Package opengradient.client.twins

Digital twins chat via OpenGradient verifiable inference.

Classes

Twins

Digital twins chat namespace.

Provides access to digital twin conversations backed by OpenGradient verifiable inference. Browse available twins at https://twin.fun.

Constructor

python
def __init__(api_key: str)

Methods


chat()

python
def chat(
    self,
    twin_id: str,
    model: `TEE_LLM`,
    messages: List[Dict],
    temperature: Optional[float= None,
    max_tokens: Optional[int= None
) ‑> `TextGenerationOutput`

Chat with a digital twin.

Arguments

  • twin_id: The unique identifier of the digital twin.
  • model: The model to use for inference (e.g., TEE_LLM.GROK_4_1_FAST_NON_REASONING).
  • messages: The conversation messages to send.
  • temperature: Sampling temperature. Optional.
  • max_tokens: Maximum number of tokens for the response. Optional.

Returns

TextGenerationOutput: Generated text results including chat_output and finish_reason.

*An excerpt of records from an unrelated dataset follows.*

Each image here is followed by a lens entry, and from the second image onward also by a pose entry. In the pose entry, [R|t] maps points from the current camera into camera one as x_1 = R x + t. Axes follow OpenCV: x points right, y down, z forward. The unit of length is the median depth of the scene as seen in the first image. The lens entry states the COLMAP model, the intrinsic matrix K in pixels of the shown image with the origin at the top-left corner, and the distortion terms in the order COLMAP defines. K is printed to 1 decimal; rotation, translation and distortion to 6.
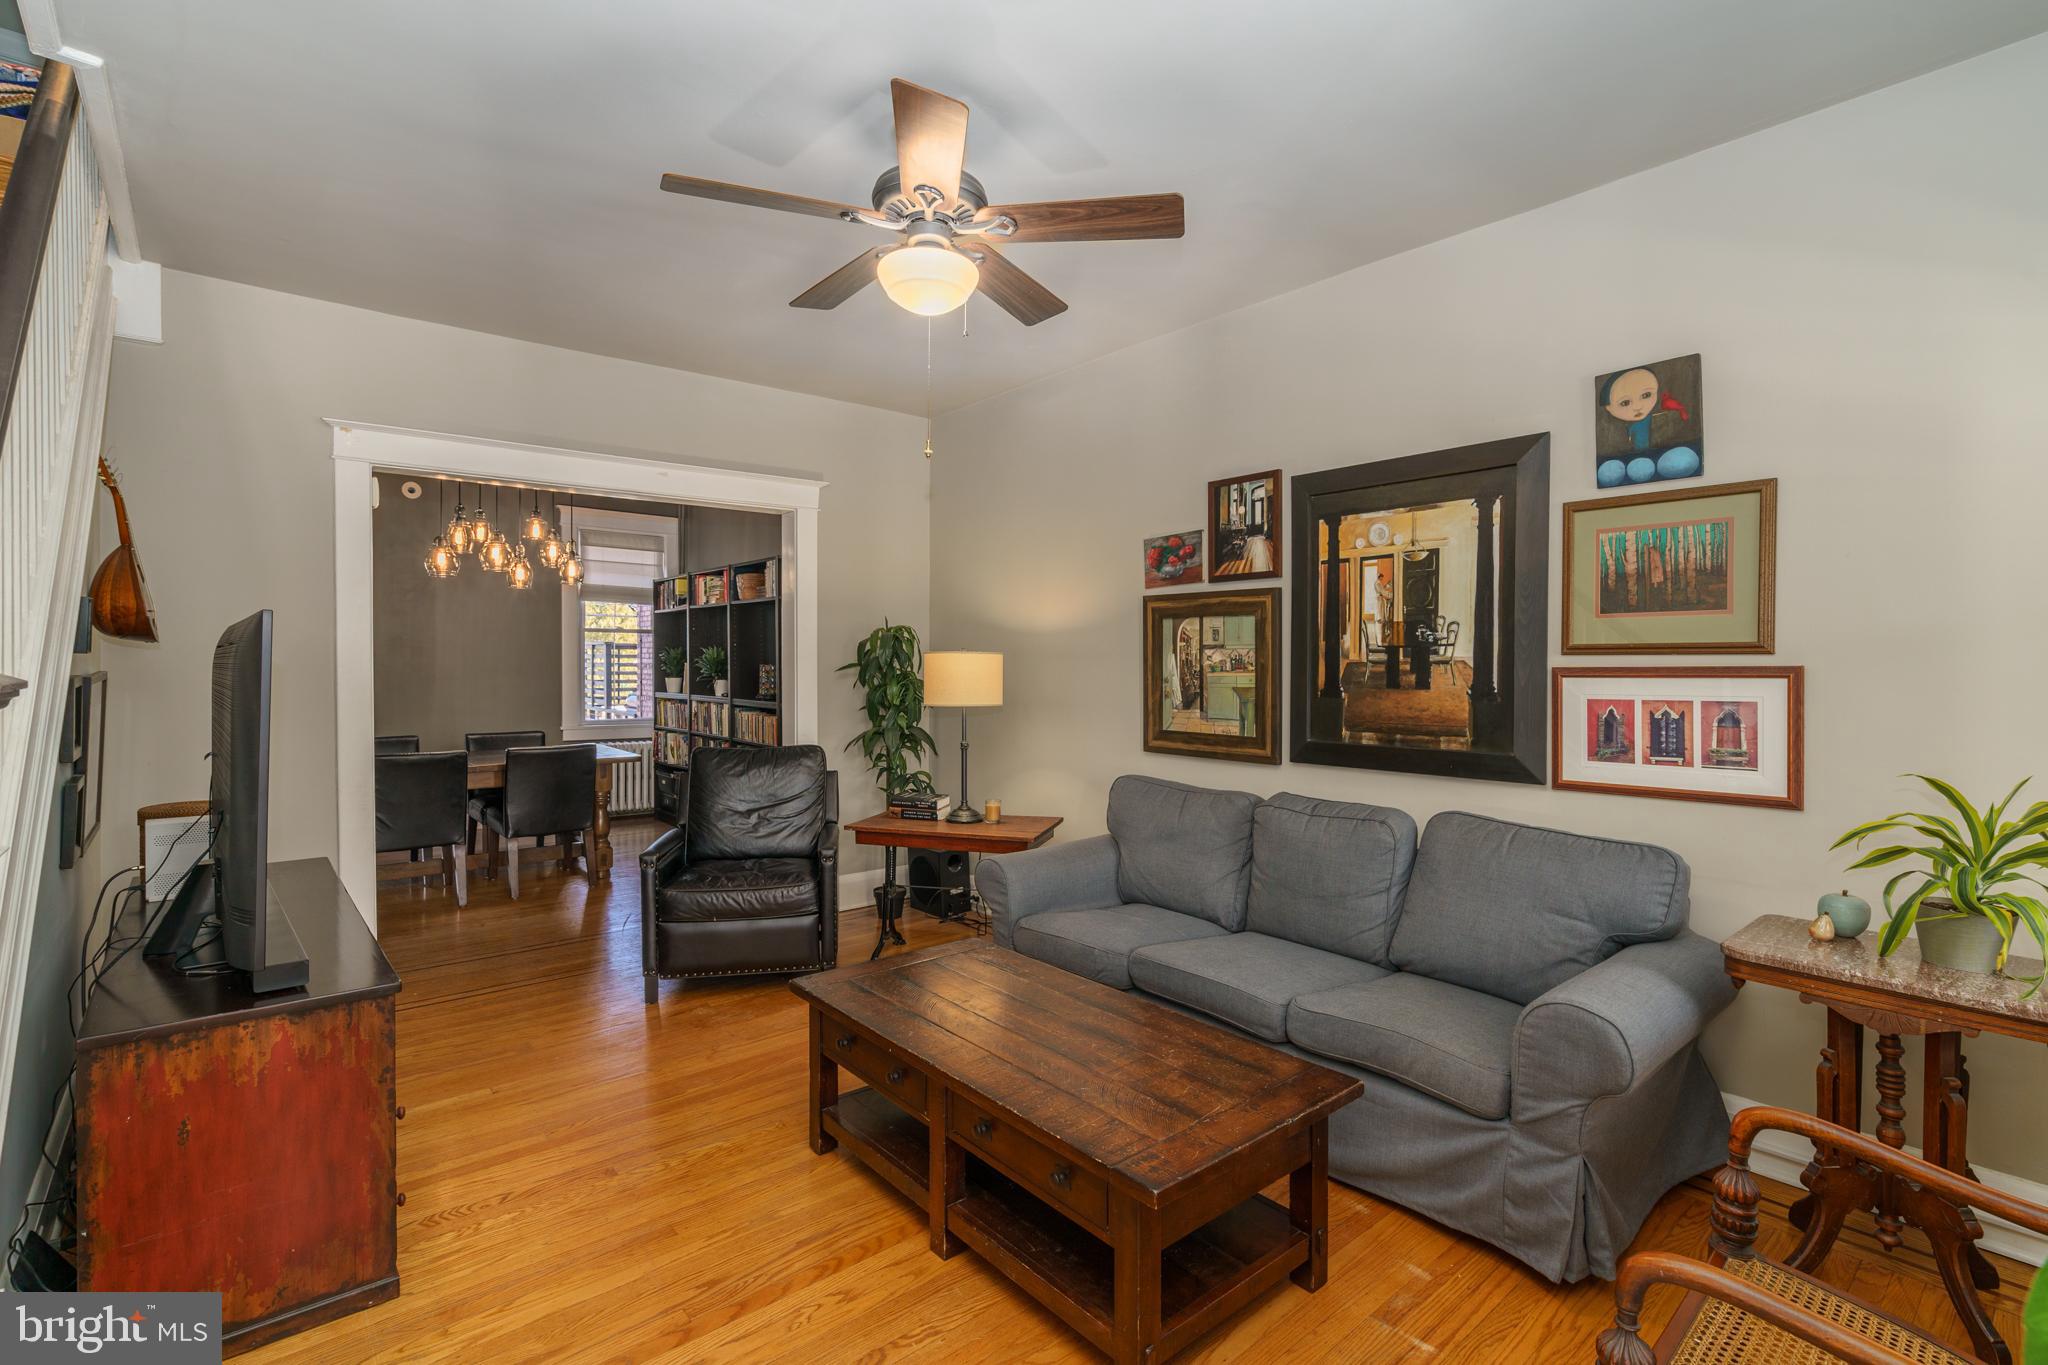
lens RADIAL K [[937.2, 0, 1016.0], [0, 937.2, 679.7], [0, 0, 1]] dist [-0.004120, 0.000091]
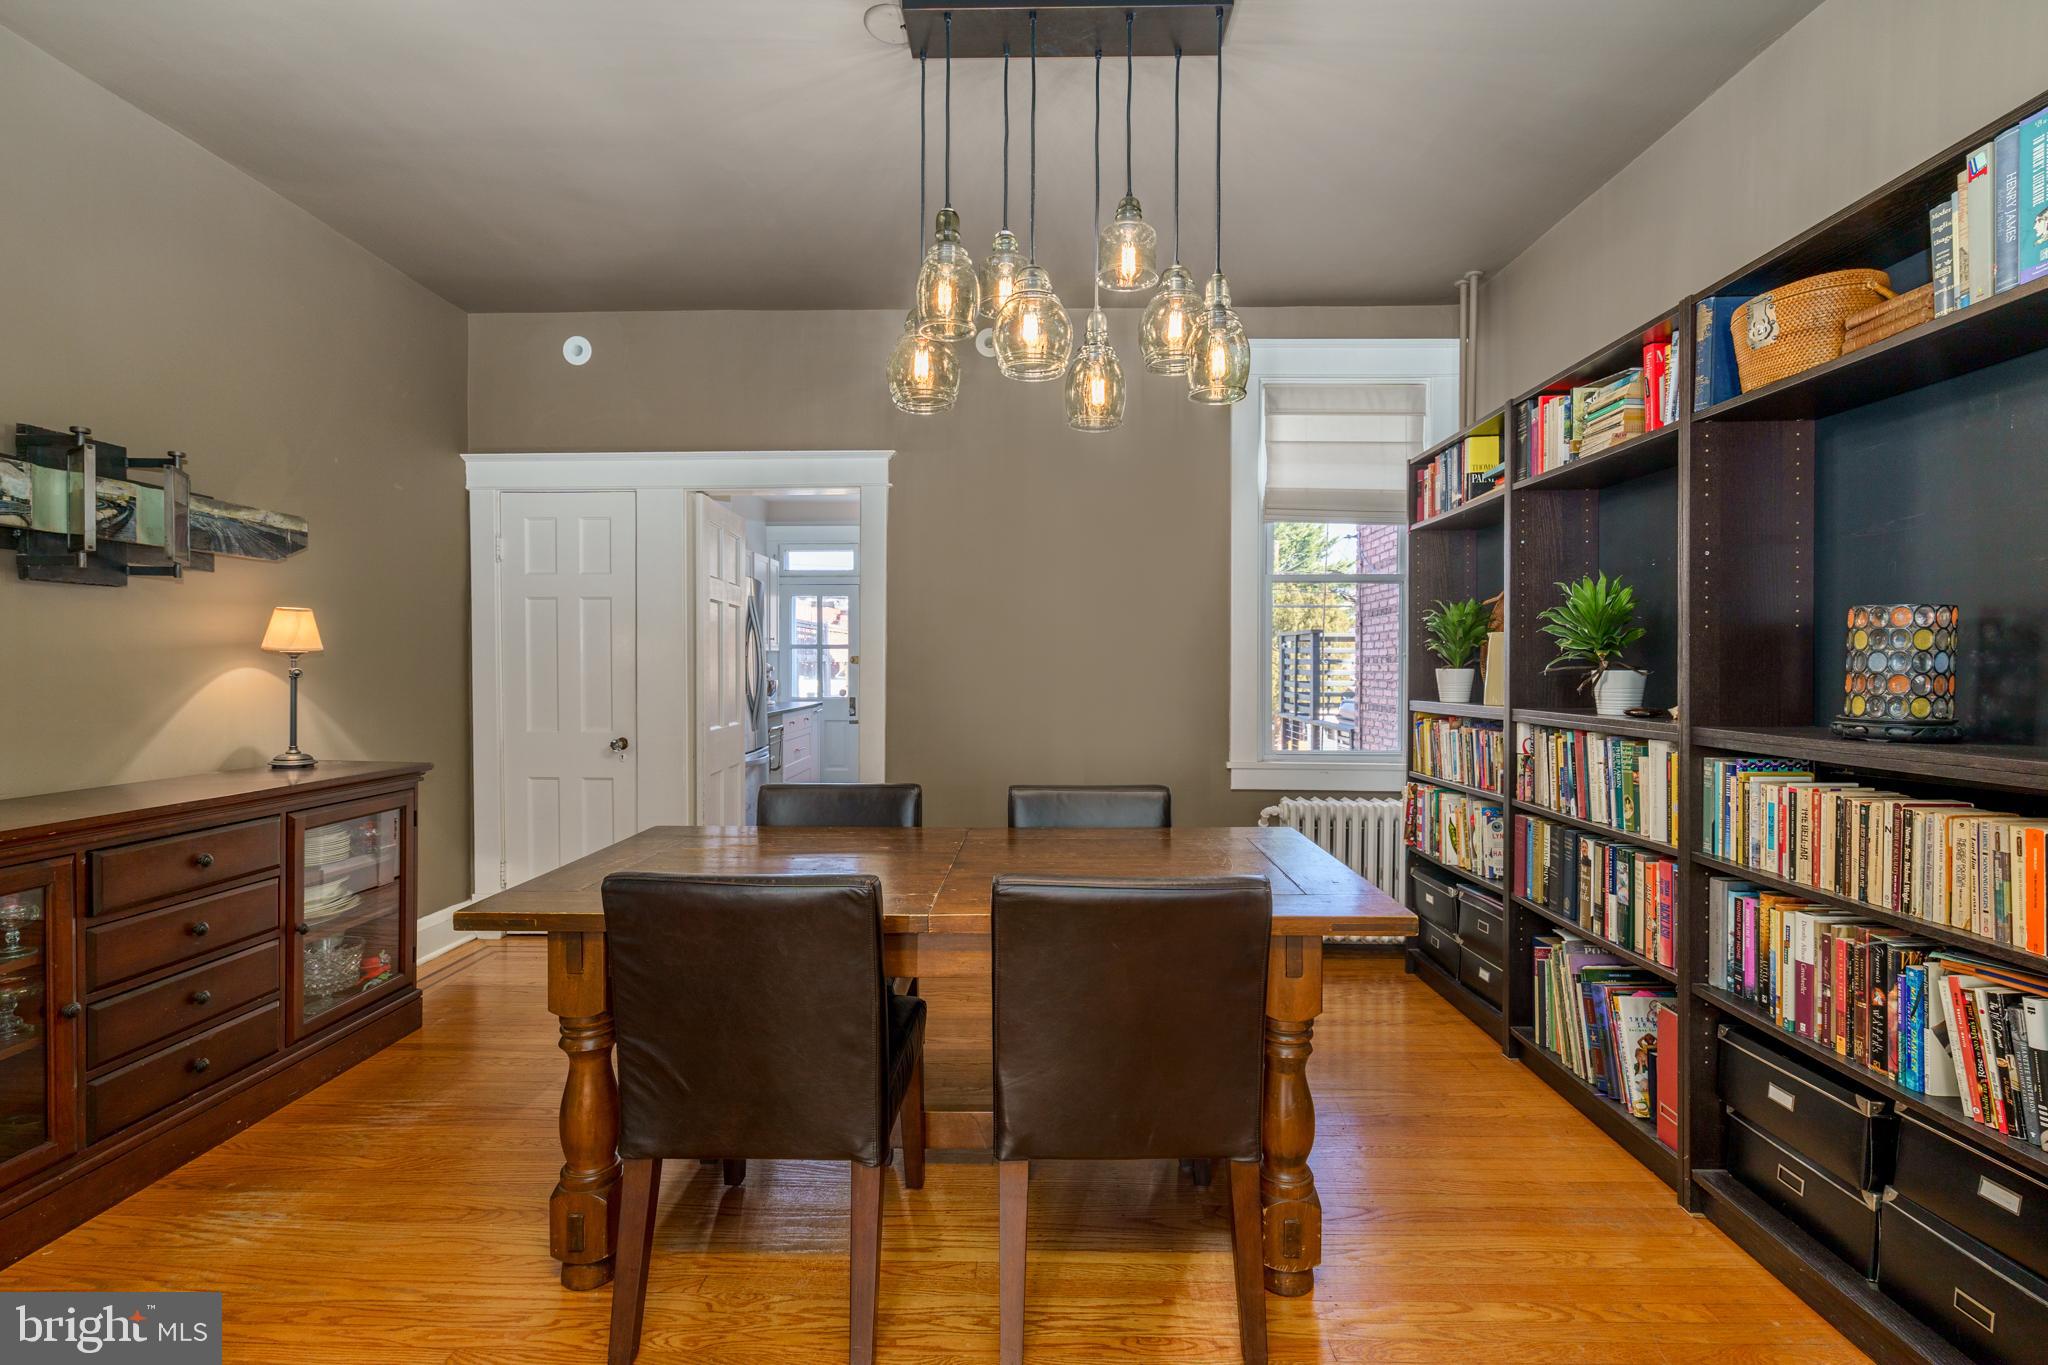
lens RADIAL K [[937.2, 0, 1019.4], [0, 937.2, 679.6], [0, 0, 1]] dist [-0.004120, 0.000091]
pose [[0.753308, 0.005494, -0.657645, -0.241121], [-0.009448, 0.999952, -0.002469, 0.006514], [0.657600, 0.008073, 0.753324, 0.556336]]
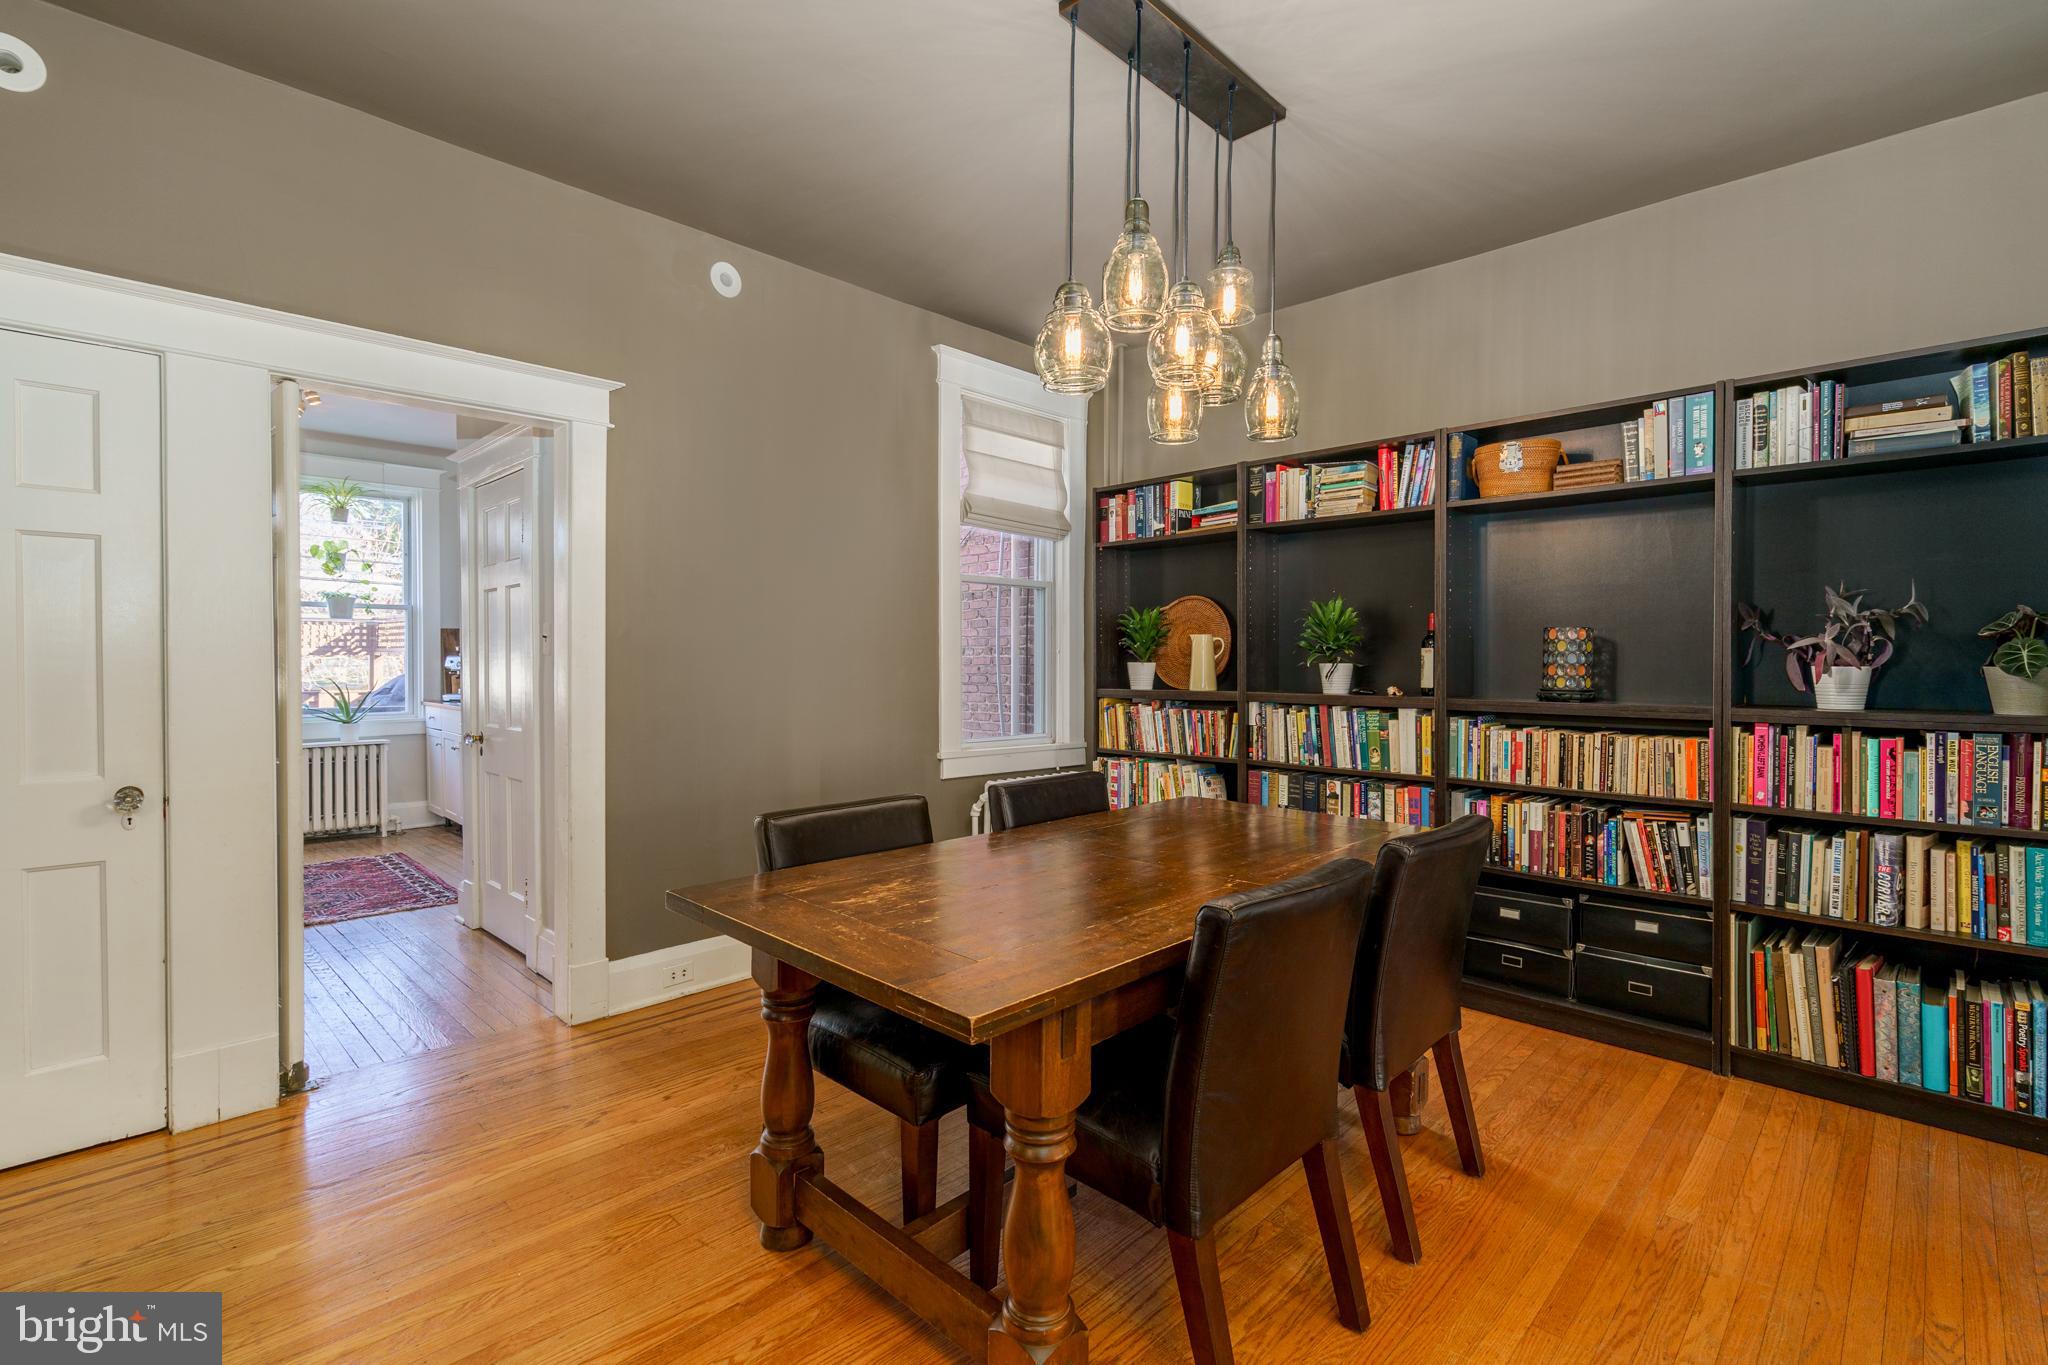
lens RADIAL K [[937.2, 0, 1039.4], [0, 937.2, 675.2], [0, 0, 1]] dist [-0.004120, 0.000091]
pose [[0.994329, -0.005104, 0.106222, -0.513245], [0.005356, 0.999983, -0.002086, 0.006666], [-0.106209, 0.002644, 0.994340, 0.475968]]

TextGenerationOutput fields:

  • transaction_hash: Blockchain transaction hash. Set to "external" for TEE-routed providers.
  • finish_reason: Reason the model stopped generating (e.g. "stop", "tool_call", "error"). Only populated for chat requests.
  • chat_output: Dictionary with the assistant message returned by a chat request. Contains role, content, and optionally tool_calls.
  • completion_output: Raw text returned by a completion request.
  • payment_hash: Payment hash for the x402 transaction.
  • tee_signature: RSA-PSS signature over the response produced by the TEE enclave.
  • tee_timestamp: ISO-8601 timestamp from the TEE at signing time.

Raises

  • RuntimeError: If the request fails.